Kennisplatform
Nog enkele plaatsen vrij bij Medilex: Congres Kleutertaal.

Omhoog reiken - Interview met schrijfster Karin Amatmoekrim

René Leverink
Onderwijsjournalist en tekstschrijver bij René Leverink Tekst   

Leverink, R. (2018). Omhoog reiken - Interview met schrijfster Karin Amatmoekrim.
Geraadpleegd op 10-11-2024,
van https://wij-leren.nl/interview-karin-amatmoekrim-nee-dan-finland.php
Geplaatst op 15 mei 2018
Nee, dan Finland!

Verbaas jij je ook over de voortdurende kritiek op het onderwijs? Het is nooit goed of het deugt niet. Nee, dan Finland! Daar is alles beter. Is dat beeld terecht? Doen we onszelf niet tekort? René Leverink ging op zoek naar datgene wat de kracht van ons onderwijs bepaalt. Waar moeten we zuinig op zijn? Wat moeten we koesteren? Waar moet de onderwijsvernieuwing van afblijven?

René Leverink sprak met allerlei betrokkenen; van politici, schrijvers, wetenschappers en leraren tot de leerlingen in zijn klas. Hun mening wordt getoetst aan de dagelijkse praktijk. In dit artikel een gedeelte uit zijn boek, een interview met de schrijfster Karin Amatmoekrim.

Mijn school (havo/vwo) is niet echt een afspiegeling van de multiculturele samenleving. De etnische variatie zit hem vooral in een klein aantal Syrisch-orthodoxe leerlingen, die de facto haast Nederlandser zijn dan hun Nederlandse klasgenoten. Verder enkele kinderen van wie de wortels verder weg liggen: Iran, Azerbeidjan, Georgië. En een paar diepzwarte geadopteerden, sommigen heerlijk behept met de plaatselijke tongval. Als leraar, zelfs als mentor, overzie je niet alles wat zich afspeelt in de groepen die je een paar keer per week voor je neus krijgt, maar het zou me zeer verbazen als eventuele problemen die er spelen een etnische achtergrond zouden hebben. Kleur is bij ons op school geen issue. Juist daarom was het een goed idee de schrijfster Karin Amatmoekrim (Paramaribo, 1977) op school uit te nodigen, onder meer om te vertellen over haar roman Het gym (2011), over de ervaringen van een zwart Surinaams meisje uit een achterstandswijk op een roomblank gymnasium in een deftig dorp in Noord-Holland.

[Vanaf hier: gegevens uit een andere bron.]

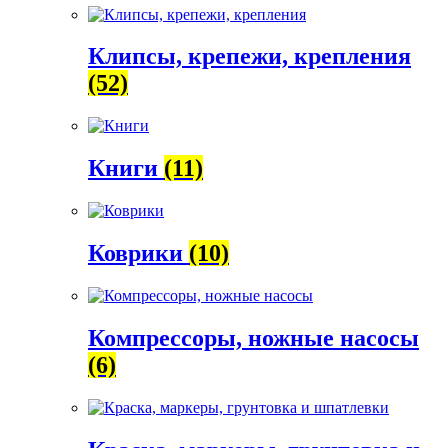
Клипсы, крепежи, крепления
(52)
Книги
(11)
Коврики
(10)
Компрессоры, ножные насосы
(6)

Amatmoekrim kwam in 1981 met haar moeder naar Nederland. Ze groeide op in IJmuiden. Ging in Velsen naar het Gymnasium Felisenum en studeerde psychologie en moderne letterkunde aan de Universiteit van Amsterdam. In 2011 schreef ze Het gym. Hoofdpersoon Sandra – duidelijk herkenbaar als een alter ego van de schrijfster – heeft het niet makkelijk op haar eiland tussen twee culturen. De kakkers in de klas praten over hockey en dure vakanties, terwijl Sandra en haar moeder rond moeten komen van een bijstandsuitkering. Met veel moeite knokt ze zich naar een soort positie, vooral dankzij haar schrijftalent, maar Sandra blijft een buitenbeentje.

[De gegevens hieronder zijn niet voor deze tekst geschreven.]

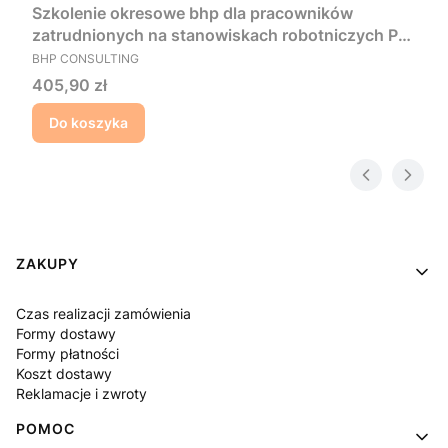
Szkolenie okresowe bhp dla pracowników
zatrudnionych na stanowiskach robotniczych PL
PRODUCENT
- Prezentacja
BHP CONSULTING
Cena
405,90 zł
Do koszyka
Linki w stopce
ZAKUPY
Czas realizacji zamówienia
Formy dostawy
Formy płatności
Koszt dostawy
Reklamacje i zwroty
POMOC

Hoe heeft Amatmoekrim haar middelbare schooltijd wérkelijk ervaren? “Mijn school was heel inhoudelijk. Er werd een duidelijke standaard gesteld om naar toe te groeien. Men ging ervan uit dat je dat ook gewoon ging doen. Er werd heel expliciet gezegd: wij leiden jullie op tot de elite van Nederland. Daar kun je natuurlijk van alles van vinden, maar zolang er mensen zijn die hun kinderen zo op willen laten groeien, hebben die scholen recht van bestaan. Ik vond het heel mooi om als twaalfjarige serieus genomen te worden. Ze zeiden: wij gaan jullie heel veel kennis bieden. Als tiener begreep je niet altijd wat er zo mooi was aan toneel, kunst en literatuur, maar je voelde wel dat het belangrijk was.

De cultuur van de school was sterk gericht op scherp denken.Je werd geconfronteerd met inzichten die je anders misschien pas op de universiteit voorgehouden zou krijgen. Dat je de wijsheid niet in pacht hebt. Dat mensen altijd van gedachten kunnen veranderen. Dat je constant jezelf moet bevragen. Dat was op die middelbare school al de standaard. Wij geven je wat wij belangrijk vinden, maar een scherpe geest trekt alles in twijfel. Er werd veel aan debat gedaan. We moesten stellingen verdedigen waar we het niet mee eens waren. Ontzettend leuk en leerzaam. Veel aandacht voor het belang van taal en van argumenten. Onze rector vond beeldende kunst heel belangrijk. Er waren projecten met kunstenaars op school en overal kunstwerken aan de muur. Je kreeg les tussen de kunst. Ik vind het heel waardevol dat je ook plekken hebt waar kwetsbare dingen als kennis en kunst centraal gesteld worden. Natuurlijk kan en hoeft dat niet op alle scholen. Niet iedereen vindt het interessant. Maar ik vind het wel bijzonder dat we in Nederland de ruimte hebben om je kind in de juiste omgeving te plaatsen.”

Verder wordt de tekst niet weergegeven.